Gabriel Nubile Publicado em 09/12/2025, às 08h57
O Vírus Sincicial Respiratório (VSR) é um dos maiores vilões da saúde dos bebês, sendo o grande responsável por casos graves de bronquiolite e pneumonia. Para combater esse inimigo e proteger os recém-nascidos logo nos primeiros meses de vida, as gestantes de Santos começam a receber uma nova vacina a partir desta terça-feira (09).
A campanha acontece em todas as policlínicas da cidade, com atendimento das 9h às 16h. O foco desta etapa são as mulheres que já completaram 28 semanas de gestação. A novidade é democrática: podem se vacinar tanto as futuras mamães que fazem o acompanhamento pré-natal na rede pública (SUS) quanto aquelas que utilizam a rede privada ou convênios.

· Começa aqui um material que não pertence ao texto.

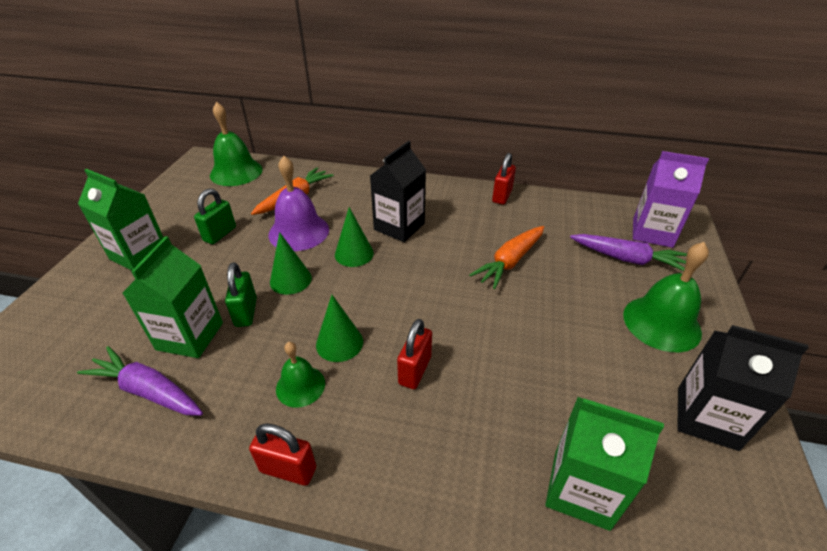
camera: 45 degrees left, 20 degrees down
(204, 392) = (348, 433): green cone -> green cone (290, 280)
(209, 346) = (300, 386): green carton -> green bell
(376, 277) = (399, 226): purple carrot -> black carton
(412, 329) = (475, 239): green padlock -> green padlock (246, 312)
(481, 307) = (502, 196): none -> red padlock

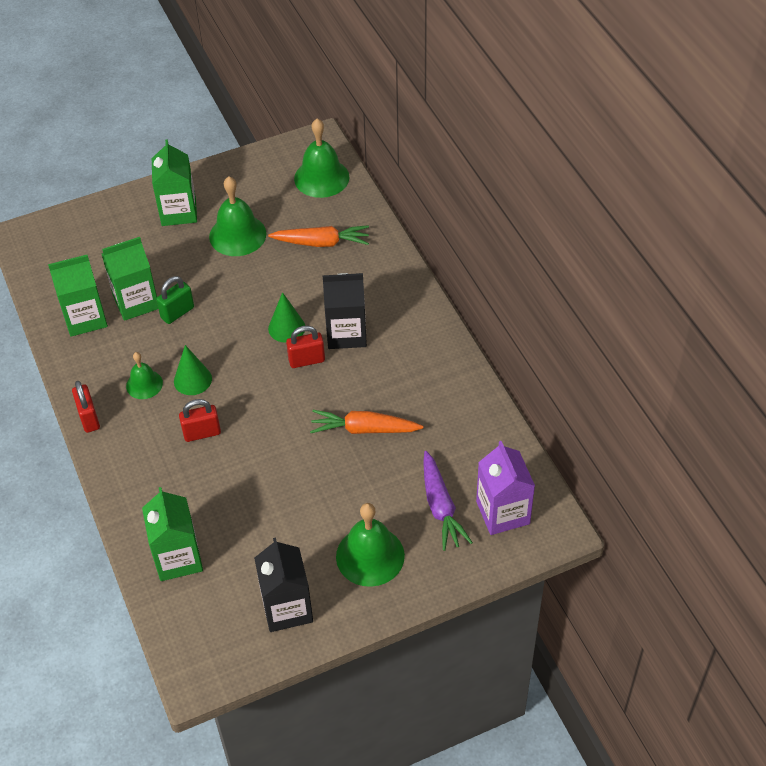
camera: 55 degrees right, 10 degrees up
(148, 391) = (85, 318): purple carrot -> green carton
(220, 234) = (237, 235): green padlock -> green bell
(290, 280) = (227, 312): green cone -> none
(299, 232) = (282, 277): purple bell -> none
(502, 196) = (461, 377): red padlock -> red padlock (306, 360)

Para facilitar o processo e garantir que ninguém fique de fora, a Prefeitura de Santos se adiantou. Na segunda-feira (08), as equipes de saúde começaram a ligar para as gestantes cadastradas na rede municipal para avisar sobre a disponibilidade da dose e orientar sobre a ida ao posto de saúde mais próximo.

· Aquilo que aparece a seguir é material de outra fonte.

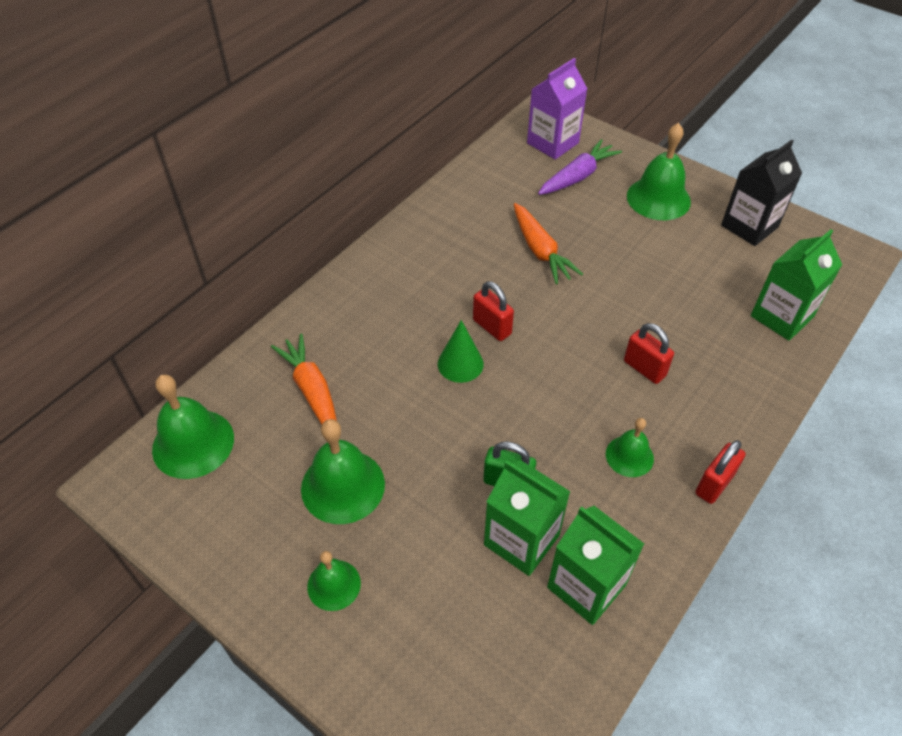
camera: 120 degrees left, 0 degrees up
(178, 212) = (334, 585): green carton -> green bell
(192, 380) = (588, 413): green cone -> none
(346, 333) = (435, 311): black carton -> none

Proteção de mãe para filho
A estratégia dessa vacinação é o que os médicos chamam de "proteção vertical". A vacina é aplicada em dose única na mãe, independentemente da idade dela. A partir daí, o corpo da mulher produz anticorpos que atravessam a placenta e chegam ao feto.
Dessa forma, o bebê já nasce com uma defesa natural contra os subtipos A e B do vírus. Isso é fundamental porque é justamente nos primeiros meses de vida que a criança está mais frágil e suscetível a infecções graves. Vale lembrar que a imunização deve ser feita a cada nova gravidez, para renovar a proteção para o próximo bebê.
Números que preocupam
A chegada dessa vacina é uma resposta a uma estatística alarmante. Segundo o Ministério da Saúde, o VSR é culpado por 75% dos casos de bronquiolite e 40% das pneumonias em crianças menores de dois anos. Nessa faixa etária, a doença pode evoluir rápido, exigir internação e, infelizmente, até levar à morte ou deixar sequelas respiratórias, como chiado no peito por longo prazo.
A realidade em Santos confirma esse perigo. Somente neste ano, 106 bebês de zero a dois anos precisaram ficar internados na cidade devido ao vírus, além de outras duas crianças um pouco mais velhas. A expectativa do governo federal é que, com a adesão em massa das grávidas, seja possível evitar cerca de 28 mil internações de bebês em todo o Brasil.
O que levar e tratamentos existentes
Para receber a dose, é simples: basta levar um documento com foto e a caderneta de pré-natal para comprovar o tempo de gestação. Se a grávida for menor de 18 anos, precisa estar acompanhada de um responsável.
É importante destacar que o SUS já oferece, desde 2013, um tratamento com anticorpos (palivizumabe) para crianças prematuras extremas ou com doenças cardíacas, disponível no Hospital Guilherme Álvaro. No entanto, a nova vacina amplia essa proteção de forma preventiva para todos os bebês cujas mães forem imunizadas.